Il a estimé que seules les armées avaient une connaissance suffisante de leurs moyens et de la disponibilité de ces moyens pour déterminer les unités susceptibles d'atteindre les objectifs fixés par les préfets. Il a fait observer, par exemple, qu'une situation où le préfet demanderait directement le concours d'une unité proche géographiquement du lieu de crise, mais en cours de préparation opérationnelle à une projection en Afghanistan, serait tout à fait contraire à une bonne gestion. C'est pour cela que les autorités civiles doivent raisonner en termes d'effets à obtenir et demander aux états-majors de définir les personnels et les moyens les plus pertinents à utiliser.
L'amiral Bernard Rogel a indiqué que la position des armées quant à leur utilisation pour des missions non spécifiques sur le territoire national avait évolué. Au temps de la conscription, le recours aux bras armés du contingent pour lutter contre les effets d'une catastrophe naturelle, voire d'une interruption des services publics, était fréquent. On avait besoin de bras, et les bras étaient dans les casernes. Avec la professionnalisation des armées, certains militaires ont pu avoir tendance à penser qu'ils ne seraient désormais employés que pour des missions militaires et vraisemblablement que sur des théâtres extérieurs. Il n'était plus question de « faire les poubelles de Marseille lors des grèves ». Dans ce contexte, les crises civiles relèveraient exclusivement de la sécurité civile, des forces de police, éventuellement de la gendarmerie.
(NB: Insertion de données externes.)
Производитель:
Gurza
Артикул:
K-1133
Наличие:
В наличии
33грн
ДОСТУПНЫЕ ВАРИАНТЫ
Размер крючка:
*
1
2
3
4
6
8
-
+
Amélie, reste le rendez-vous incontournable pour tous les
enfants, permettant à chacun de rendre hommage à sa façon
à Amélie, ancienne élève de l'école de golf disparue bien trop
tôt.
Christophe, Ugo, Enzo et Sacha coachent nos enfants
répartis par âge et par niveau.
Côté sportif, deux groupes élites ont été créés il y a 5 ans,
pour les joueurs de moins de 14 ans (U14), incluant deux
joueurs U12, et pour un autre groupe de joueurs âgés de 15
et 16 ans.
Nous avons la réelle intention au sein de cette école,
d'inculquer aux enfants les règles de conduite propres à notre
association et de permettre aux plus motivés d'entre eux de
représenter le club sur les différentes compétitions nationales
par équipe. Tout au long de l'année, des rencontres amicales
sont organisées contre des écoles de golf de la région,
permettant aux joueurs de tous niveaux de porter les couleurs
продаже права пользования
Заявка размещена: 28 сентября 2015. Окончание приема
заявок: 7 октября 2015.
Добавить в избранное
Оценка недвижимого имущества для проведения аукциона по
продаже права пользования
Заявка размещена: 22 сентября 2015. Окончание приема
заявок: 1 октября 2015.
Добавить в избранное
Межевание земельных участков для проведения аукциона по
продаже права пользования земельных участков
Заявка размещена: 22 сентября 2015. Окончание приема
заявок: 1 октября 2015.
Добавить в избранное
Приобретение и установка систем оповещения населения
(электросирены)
Cette position a évolué avec le temps, d'une part parce que les armées disposent de moyens spécialisés et spécifiques, même s'ils sont en nombre compté, pour contribuer, en complément ou en renforcement des moyens de la sécurité civile, à la gestion des conséquences des catastrophes naturelles comme les tempêtes, et d'autre part parce que les armées ont conscience qu'elles ne peuvent se couper des préoccupations des populations en situation de crise. « Au titre de la solidarité, c'est l'honneur des armées que de contribuer à restaurer les conditions de vie normale pour nos concitoyens touchés par le malheur ». Cela contribue, de manière très naturelle, au lien armées-nation.
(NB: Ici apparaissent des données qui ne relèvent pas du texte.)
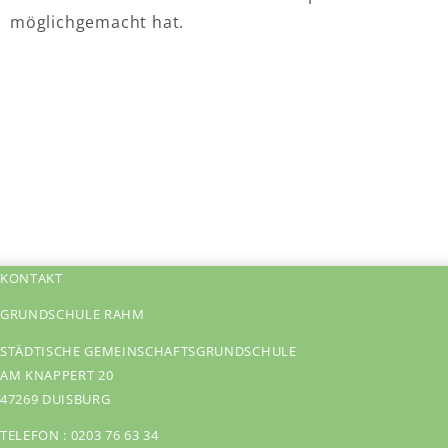
möglichgemacht hat.
KONTAKT
GRUNDSCHULE RAHM
STÄDTISCHE GEMEINSCHAFTSGRUNDSCHULE
AM KNAPPERT 20
47269 DUISBURG
TELEFON :
0203 76 63 34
L'amiral Bernard Rogel a estimé que le format actuel des réserves semblait convenir à ses besoins qui sont essentiellement concentrés dans l'activité d'état-major et dans les activités civilo-militaires. Il a indiqué que de fait les réservistes étaient très peu utilisés dans les opérations de combat à proprement parler, ces opérations armées exigeant des personnels bien entraînés dont c'est le métier exclusif.
Il a indiqué que la réduction du format des armées conduisait naturellement à se concentrer sur le coeur de métier et ne permettait plus d'engager à temps plein des experts dans certains domaines particuliers. Dans ce contexte, la réserve est une forme d'externalisation qui permet d'avoir à disposition des compétences très diverses pour des périodes allant de 1 à 2 mois.
Il a souligné dans cette perspective que 10 réservistes pour une durée moyenne de 30 jours n'étaient pas équivalents à un actif à temps plein puisqu'ils offraient la possibilité d'avoir recours à dix spécialités différentes.
S'agissant de l'éventuel surcoût des réservistes par rapport aux militaires d'active, il a estimé que les réserves permettaient au-delà des services rendus aux armées, d'une part d'entretenir le lien armée/nation et d'autre part, d'introduire au sein des armées des regards neufs et enrichissants.
Évoquant la situation de la réserve opérationnelle de niveau 2, il a indiqué que l'utilisation de ce dispositif en temps de crise était problématique en raison des dispositions légales (décret en conseil des ministres) et que la période de 5 ans suscitait des interrogations sur sa pertinence et son efficience.